In my experience, having a smartphone has been a tool that has improved my life and made interactions with classmates easier.

I didn’t always have a smartphone during college. I had a normal cellphone for most of my freshman year until I bought my first smartphone.

Having a smartphone has been an enriching experience because it allows me to do so many things, just from my phone. However, having it has also been a test of self-control.

One of the main reasons I bought a smartphone was to be able to communicate with friends and family easily and conveniently. I thought having direct access to social networks would help me be more responsible in responding to my family and friends’ messages.

What actually occurred was a far cry from my hopes of rectifying my tendency to procrastinate.

I found that I enjoyed being able to complete work assignments from my phone, organize my schedule accordingly and be in constant communication with my friends.

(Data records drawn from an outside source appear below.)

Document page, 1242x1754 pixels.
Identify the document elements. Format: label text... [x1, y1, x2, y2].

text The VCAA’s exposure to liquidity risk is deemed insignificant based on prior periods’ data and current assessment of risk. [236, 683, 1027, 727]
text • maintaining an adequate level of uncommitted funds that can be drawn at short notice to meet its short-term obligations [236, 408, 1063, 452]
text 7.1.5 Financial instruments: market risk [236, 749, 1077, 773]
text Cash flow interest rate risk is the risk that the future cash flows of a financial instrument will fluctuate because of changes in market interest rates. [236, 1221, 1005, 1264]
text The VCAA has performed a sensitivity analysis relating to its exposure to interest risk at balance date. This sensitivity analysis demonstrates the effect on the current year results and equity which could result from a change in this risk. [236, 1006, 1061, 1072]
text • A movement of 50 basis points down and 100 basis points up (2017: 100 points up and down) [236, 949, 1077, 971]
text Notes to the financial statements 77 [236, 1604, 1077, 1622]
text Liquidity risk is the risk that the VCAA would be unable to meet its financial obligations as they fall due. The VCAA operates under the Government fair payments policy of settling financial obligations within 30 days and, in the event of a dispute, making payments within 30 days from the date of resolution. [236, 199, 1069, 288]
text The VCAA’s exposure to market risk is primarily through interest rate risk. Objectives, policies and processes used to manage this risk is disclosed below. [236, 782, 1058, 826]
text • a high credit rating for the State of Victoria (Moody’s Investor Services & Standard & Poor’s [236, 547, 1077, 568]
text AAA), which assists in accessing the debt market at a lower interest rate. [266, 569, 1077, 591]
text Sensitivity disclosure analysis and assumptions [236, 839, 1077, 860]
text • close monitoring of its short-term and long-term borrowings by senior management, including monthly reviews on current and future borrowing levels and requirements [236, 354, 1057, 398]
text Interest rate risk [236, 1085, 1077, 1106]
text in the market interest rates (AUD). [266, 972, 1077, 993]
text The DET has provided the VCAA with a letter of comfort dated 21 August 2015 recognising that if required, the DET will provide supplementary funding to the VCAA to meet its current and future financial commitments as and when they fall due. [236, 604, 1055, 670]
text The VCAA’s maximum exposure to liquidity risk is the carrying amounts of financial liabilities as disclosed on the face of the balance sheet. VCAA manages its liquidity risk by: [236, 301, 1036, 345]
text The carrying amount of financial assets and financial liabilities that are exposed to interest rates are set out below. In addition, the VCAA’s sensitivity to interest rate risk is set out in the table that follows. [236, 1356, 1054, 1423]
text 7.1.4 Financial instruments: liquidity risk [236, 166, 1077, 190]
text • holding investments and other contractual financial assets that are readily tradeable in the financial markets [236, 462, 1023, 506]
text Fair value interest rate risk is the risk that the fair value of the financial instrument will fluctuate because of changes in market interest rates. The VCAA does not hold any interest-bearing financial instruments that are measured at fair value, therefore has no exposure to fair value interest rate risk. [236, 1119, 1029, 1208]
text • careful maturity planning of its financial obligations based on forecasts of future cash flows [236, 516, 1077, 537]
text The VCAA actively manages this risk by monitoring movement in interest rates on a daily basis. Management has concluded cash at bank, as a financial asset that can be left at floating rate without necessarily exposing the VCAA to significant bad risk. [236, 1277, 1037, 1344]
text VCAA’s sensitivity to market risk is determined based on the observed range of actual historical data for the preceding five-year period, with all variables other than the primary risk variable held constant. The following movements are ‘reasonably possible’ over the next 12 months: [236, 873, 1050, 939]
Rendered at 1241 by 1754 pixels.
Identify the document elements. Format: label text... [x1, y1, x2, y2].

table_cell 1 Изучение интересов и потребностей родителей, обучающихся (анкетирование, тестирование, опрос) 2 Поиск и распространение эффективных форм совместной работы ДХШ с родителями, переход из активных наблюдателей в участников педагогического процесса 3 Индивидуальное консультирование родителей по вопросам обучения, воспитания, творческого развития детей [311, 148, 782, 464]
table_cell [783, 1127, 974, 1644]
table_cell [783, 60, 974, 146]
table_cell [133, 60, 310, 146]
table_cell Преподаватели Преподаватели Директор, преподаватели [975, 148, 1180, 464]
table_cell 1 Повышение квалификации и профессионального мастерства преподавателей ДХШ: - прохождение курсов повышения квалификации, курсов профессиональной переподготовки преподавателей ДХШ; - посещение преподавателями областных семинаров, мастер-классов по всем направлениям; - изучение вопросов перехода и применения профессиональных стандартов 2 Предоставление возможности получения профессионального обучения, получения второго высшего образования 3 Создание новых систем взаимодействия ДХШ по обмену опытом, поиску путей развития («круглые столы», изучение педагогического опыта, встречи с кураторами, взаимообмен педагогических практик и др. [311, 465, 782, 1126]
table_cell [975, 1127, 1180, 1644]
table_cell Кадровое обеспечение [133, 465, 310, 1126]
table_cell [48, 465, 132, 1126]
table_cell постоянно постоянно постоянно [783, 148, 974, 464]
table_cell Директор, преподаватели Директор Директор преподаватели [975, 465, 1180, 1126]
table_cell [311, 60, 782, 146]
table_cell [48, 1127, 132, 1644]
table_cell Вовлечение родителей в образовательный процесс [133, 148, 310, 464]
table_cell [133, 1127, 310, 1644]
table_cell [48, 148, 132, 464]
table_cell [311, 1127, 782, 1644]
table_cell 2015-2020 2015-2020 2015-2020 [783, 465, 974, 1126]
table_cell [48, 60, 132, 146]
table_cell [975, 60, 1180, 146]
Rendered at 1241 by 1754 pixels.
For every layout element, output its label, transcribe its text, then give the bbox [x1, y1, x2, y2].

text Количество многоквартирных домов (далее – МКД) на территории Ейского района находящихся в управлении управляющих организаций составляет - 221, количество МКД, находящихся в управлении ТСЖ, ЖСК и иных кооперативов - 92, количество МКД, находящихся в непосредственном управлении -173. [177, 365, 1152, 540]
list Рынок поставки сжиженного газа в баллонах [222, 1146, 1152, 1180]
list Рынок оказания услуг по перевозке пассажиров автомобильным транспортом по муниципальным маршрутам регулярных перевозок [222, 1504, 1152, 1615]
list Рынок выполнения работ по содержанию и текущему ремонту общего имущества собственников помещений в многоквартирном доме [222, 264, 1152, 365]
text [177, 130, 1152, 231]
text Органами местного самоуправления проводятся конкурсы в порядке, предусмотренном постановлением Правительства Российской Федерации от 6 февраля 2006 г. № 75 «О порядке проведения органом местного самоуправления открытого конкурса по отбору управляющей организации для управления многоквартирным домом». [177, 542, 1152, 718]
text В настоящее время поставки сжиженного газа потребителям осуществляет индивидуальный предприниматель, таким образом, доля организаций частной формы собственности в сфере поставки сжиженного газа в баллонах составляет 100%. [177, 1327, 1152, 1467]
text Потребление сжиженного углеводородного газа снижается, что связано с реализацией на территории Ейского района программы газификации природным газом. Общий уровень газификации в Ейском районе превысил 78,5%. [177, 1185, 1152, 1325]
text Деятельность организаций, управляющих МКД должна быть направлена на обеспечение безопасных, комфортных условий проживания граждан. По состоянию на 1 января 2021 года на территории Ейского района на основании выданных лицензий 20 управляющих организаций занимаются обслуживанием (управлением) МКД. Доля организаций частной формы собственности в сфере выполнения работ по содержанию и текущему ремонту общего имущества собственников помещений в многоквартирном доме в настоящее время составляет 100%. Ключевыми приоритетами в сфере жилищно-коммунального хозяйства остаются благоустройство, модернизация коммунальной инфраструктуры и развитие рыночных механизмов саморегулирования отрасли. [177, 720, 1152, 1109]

I also sometimes found myself distracted by social media, choosing to scroll aimlessly through my feed and not really interact with anyone.

In those moments, I recognized the issue of choosing to be present. When I was distracted, I was choosing to not pay attention to the person or situation right in front of me.

Not only did this lead me to miss out on things going on around me, but it also taught me an important fact of communication.

Regardless of the form, whether it is a phone call, Facebook message or face-to-face conversation, communication always involves two people.

Just like when I don’t always reply to a message or call, anytime when something comes between the two people communicating, it causes interference.

I have learned that in order to make the most out of a conversation, or any interaction for that matter, I have to choose to put down my phone and listen.

Physically giving my attention to others shows people that I care about what they have to say. It is a sign of respect that can’t be given any other way than looking someone in the eye and listening.

The problem of the smartphone isn’t that I’m distracted constantly. Rather, I need to have the self-control to put the phone down and take the time to communicate and interact with the people and world around me.